Two days after the letter from her mother announcing the June deadline to come to Keneburg, the Norrensens had a party for some of their lower-gentry friends, and Odmund made a transparent attempt to get Penny drunk. He kept bringing her wine, and she could tell by the taste that he’d put whiskey in it. She would send him off to get her pastries, and then dump the wine into a potted plant.
He didn’t show the same restraint, and by midnight, he was red in the face and sweating heavily. When they danced, he kept “accidentally” brushing his hands across her chest and backside, and then, when the music stopped, he leaned heavily on her and whispered, “I love you. Let me show you how much I love you.”
She struggled not to show her utter revulsion. “Is that what I looked like when I got drunk and pawed at Edwin back at Atherton?” she wondered. “Earstien, it’s a good thing that never worked out.”
Odmund tried to lead her over to a couch in a shadowy corner, but she managed to disentangle herself from him. “I don’t want him,” she thought. “I don’t want anyone.” She never wanted to get married. She wanted to get away from that sort of thing forever.
“Come meet me by the river,” Odmund whispered, his breath stinking of alcohol.
In a flash, Penny knew what she had to do. This was probably her one chance, and she had to take it. She hated to lie, but surely in this instance, it was her only option.

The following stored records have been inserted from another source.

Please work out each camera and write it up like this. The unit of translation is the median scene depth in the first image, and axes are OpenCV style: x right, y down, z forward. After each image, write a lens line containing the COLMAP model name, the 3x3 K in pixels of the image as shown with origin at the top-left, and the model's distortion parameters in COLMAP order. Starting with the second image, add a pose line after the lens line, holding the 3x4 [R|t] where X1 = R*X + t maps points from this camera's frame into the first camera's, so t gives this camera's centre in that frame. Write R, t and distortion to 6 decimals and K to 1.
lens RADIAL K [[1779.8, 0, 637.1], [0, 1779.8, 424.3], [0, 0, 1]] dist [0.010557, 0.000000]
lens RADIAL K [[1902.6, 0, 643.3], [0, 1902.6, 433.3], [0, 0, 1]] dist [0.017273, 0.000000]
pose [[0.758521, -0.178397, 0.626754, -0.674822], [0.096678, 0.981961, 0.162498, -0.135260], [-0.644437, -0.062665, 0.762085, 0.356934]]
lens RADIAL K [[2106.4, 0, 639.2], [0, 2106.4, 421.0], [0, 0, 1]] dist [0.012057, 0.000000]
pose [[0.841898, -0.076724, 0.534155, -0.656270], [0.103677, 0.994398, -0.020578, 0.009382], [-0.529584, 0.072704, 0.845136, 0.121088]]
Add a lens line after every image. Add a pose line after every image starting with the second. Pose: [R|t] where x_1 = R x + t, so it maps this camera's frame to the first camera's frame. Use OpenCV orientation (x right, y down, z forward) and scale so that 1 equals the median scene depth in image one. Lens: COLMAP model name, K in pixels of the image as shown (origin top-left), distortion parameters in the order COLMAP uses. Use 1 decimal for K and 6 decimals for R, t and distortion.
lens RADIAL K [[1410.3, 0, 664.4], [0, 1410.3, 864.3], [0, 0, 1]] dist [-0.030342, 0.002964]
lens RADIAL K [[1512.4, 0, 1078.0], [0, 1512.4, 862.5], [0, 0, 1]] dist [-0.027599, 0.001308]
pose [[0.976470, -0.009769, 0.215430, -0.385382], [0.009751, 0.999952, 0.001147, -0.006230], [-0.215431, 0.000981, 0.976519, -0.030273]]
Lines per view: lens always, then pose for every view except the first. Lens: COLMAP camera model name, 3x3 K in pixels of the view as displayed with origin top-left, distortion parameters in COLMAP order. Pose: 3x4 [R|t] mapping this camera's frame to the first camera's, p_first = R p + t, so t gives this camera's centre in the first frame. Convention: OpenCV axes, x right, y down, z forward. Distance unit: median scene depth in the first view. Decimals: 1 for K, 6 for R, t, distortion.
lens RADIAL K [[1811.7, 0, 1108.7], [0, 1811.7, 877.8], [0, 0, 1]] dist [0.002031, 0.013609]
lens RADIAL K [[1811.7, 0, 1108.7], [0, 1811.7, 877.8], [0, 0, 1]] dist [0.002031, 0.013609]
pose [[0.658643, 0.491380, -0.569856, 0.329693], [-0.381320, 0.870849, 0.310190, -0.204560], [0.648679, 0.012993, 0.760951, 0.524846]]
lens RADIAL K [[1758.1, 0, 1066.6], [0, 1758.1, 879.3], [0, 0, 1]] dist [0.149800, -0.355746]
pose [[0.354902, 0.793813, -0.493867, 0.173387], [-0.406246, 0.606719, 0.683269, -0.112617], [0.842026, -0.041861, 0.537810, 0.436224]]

“I’d love to,” she said, “but your mother has the servants watching me all the time. I can never seem to get alone by myself.” She batted her eyelashes and heaved a sigh.
Poor, stupid Odmund fell for it. “I’ll unlock the garden gate for you,” he said. “You can get to it through the old grape arbor. No one will be looking there.”
He was as good as his word, and Penny almost felt guilty when she slipped out the garden gate and ran straight to the stables, where she took a horse and set off for the city docks. She had enough money for passage on a boat going north. But she wasn’t going to Keneburg. She was going to see the one person who could put a stop to all this and tell her mother to leave her alone.
She was going to see her Aunt Muriel.